*DATA ROWS*.
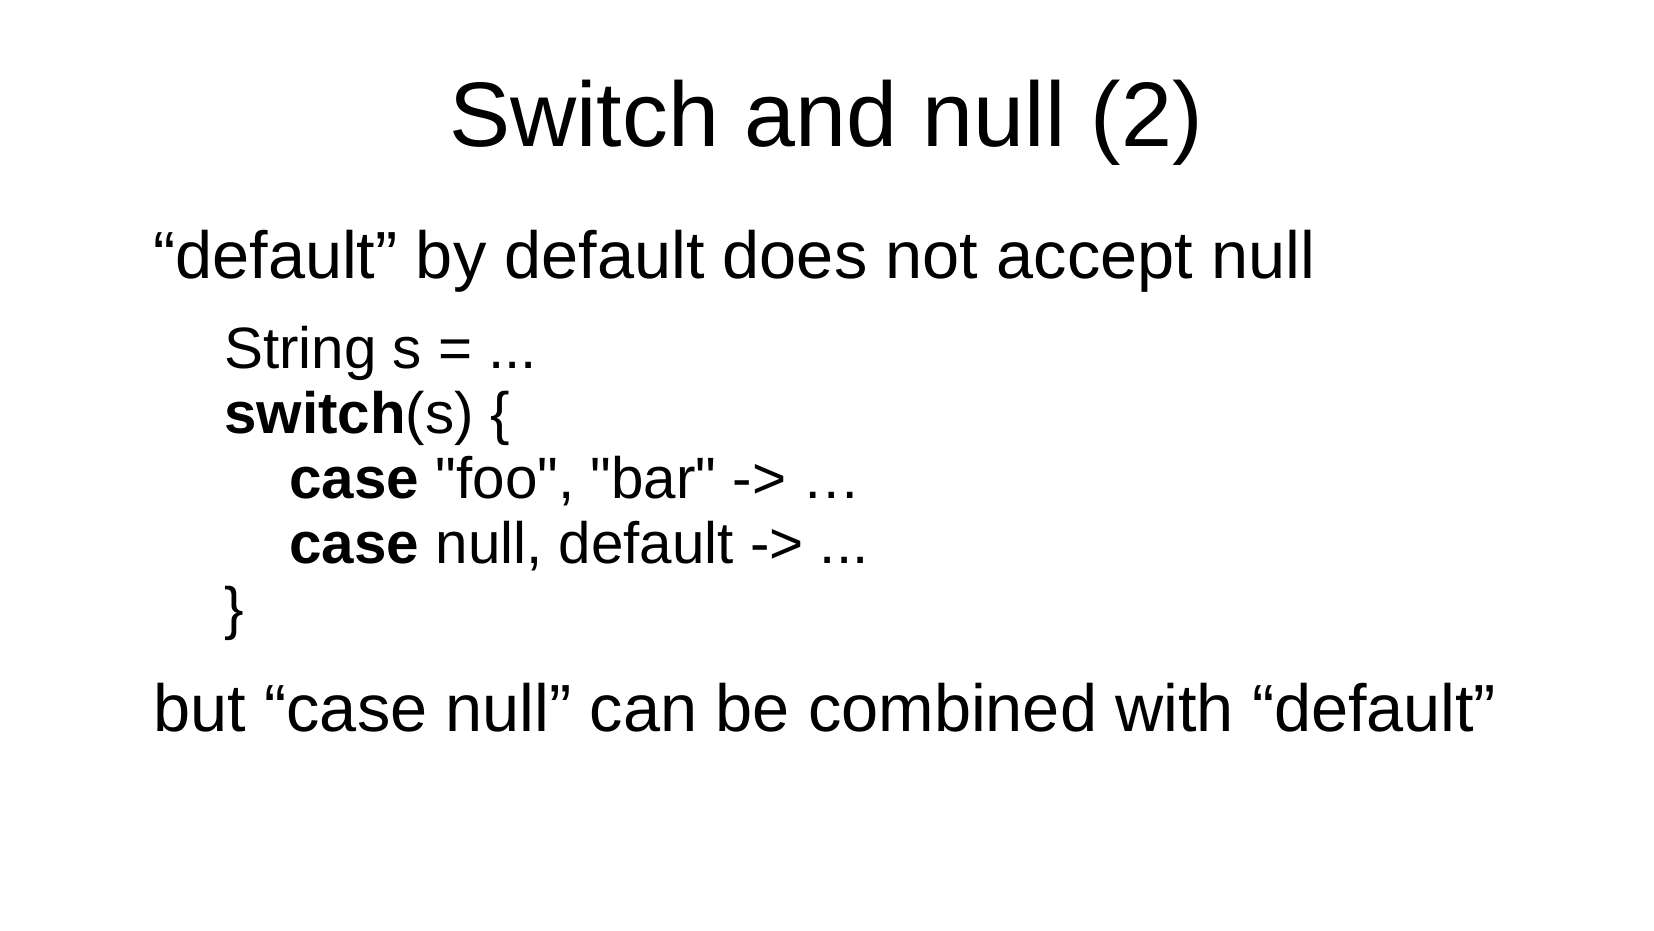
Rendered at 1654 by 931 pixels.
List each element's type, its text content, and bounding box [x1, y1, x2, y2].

list “default” by default does not accept null String s = ... switch(s) { case "foo", "bar" -> … case null, default -> ... } but “case null” can be combined with “default” [82, 217, 1571, 758]
title Switch and null (2) [82, 37, 1571, 193]
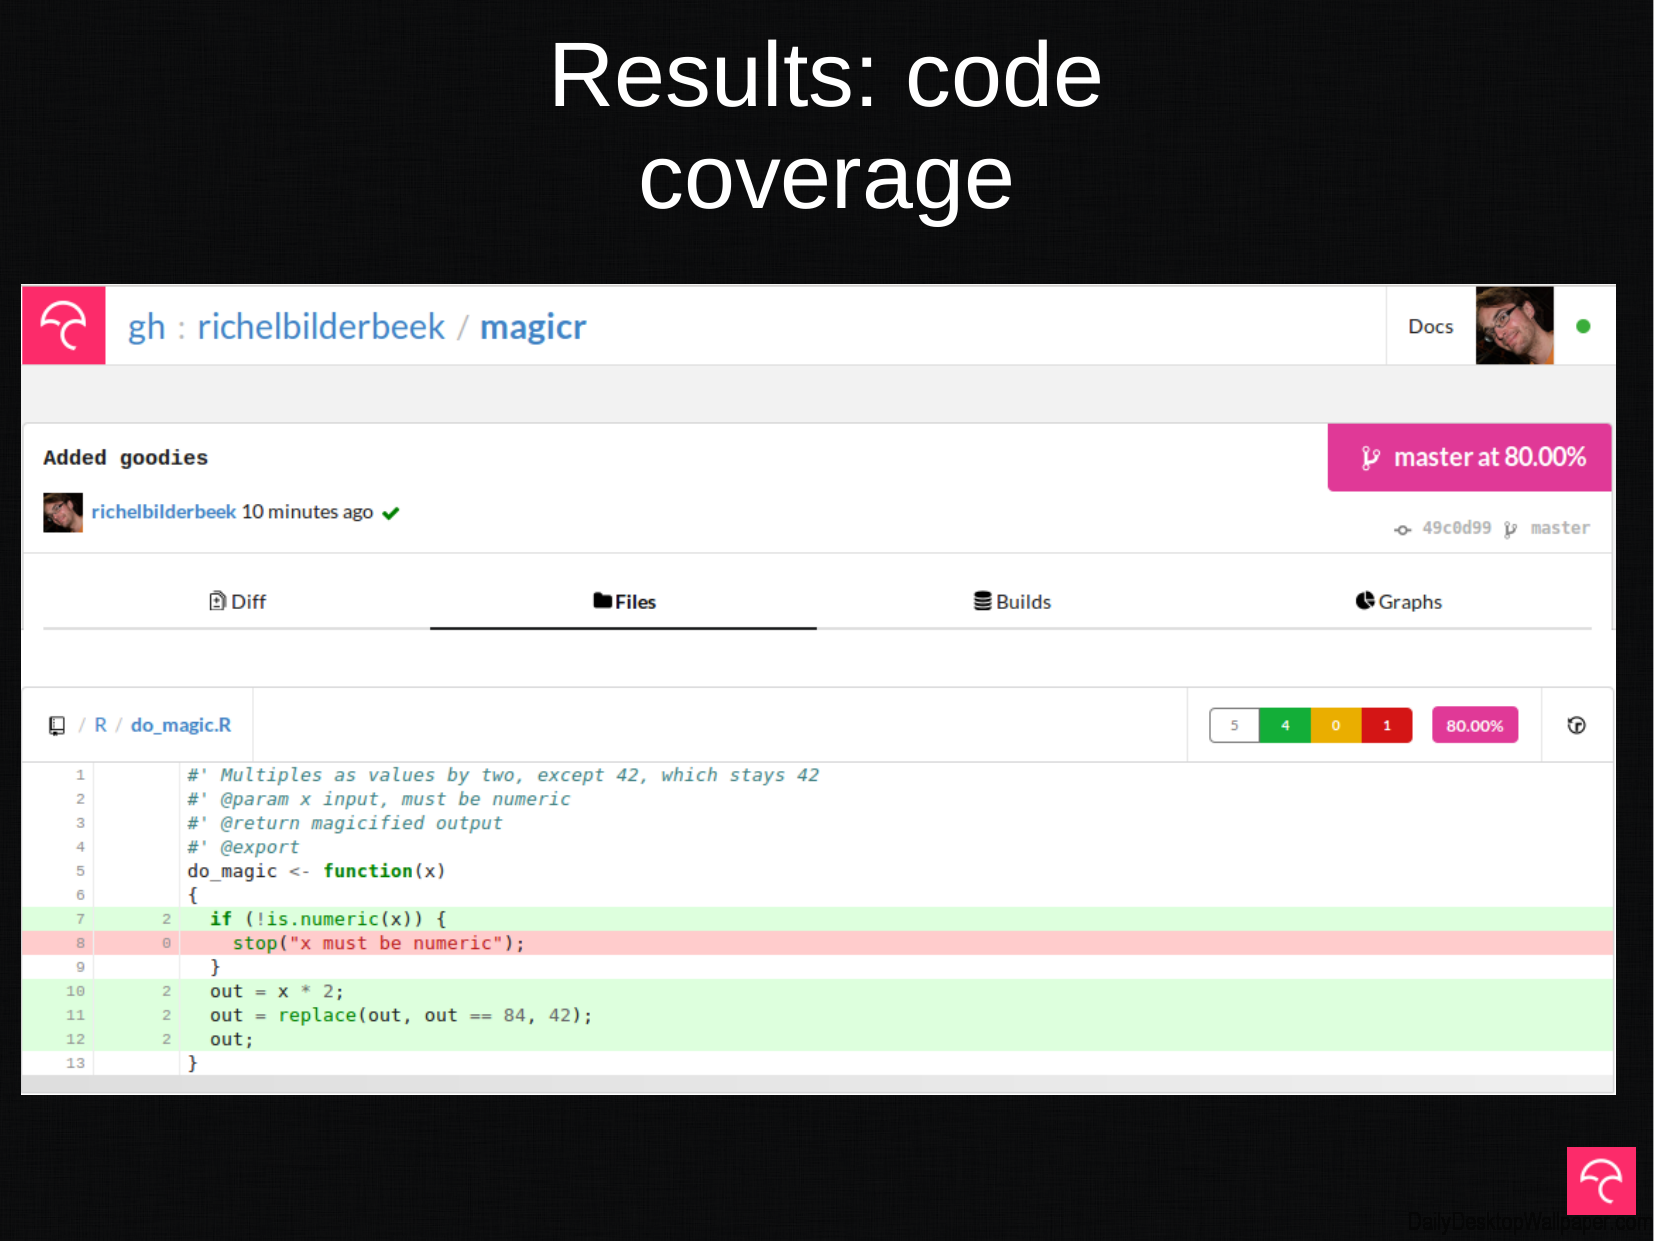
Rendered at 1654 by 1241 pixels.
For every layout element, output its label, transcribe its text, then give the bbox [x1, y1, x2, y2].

*STATED EXERCISE*. Please collect every line in the entries above that contains the string "element", matching case exactly.

*RESPONSE*.
List each element's type, its text content, and bounding box [x1, y1, x2, y2].
For every layout element, output its label, transcribe its text, then give the bbox [x1, y1, x2, y2].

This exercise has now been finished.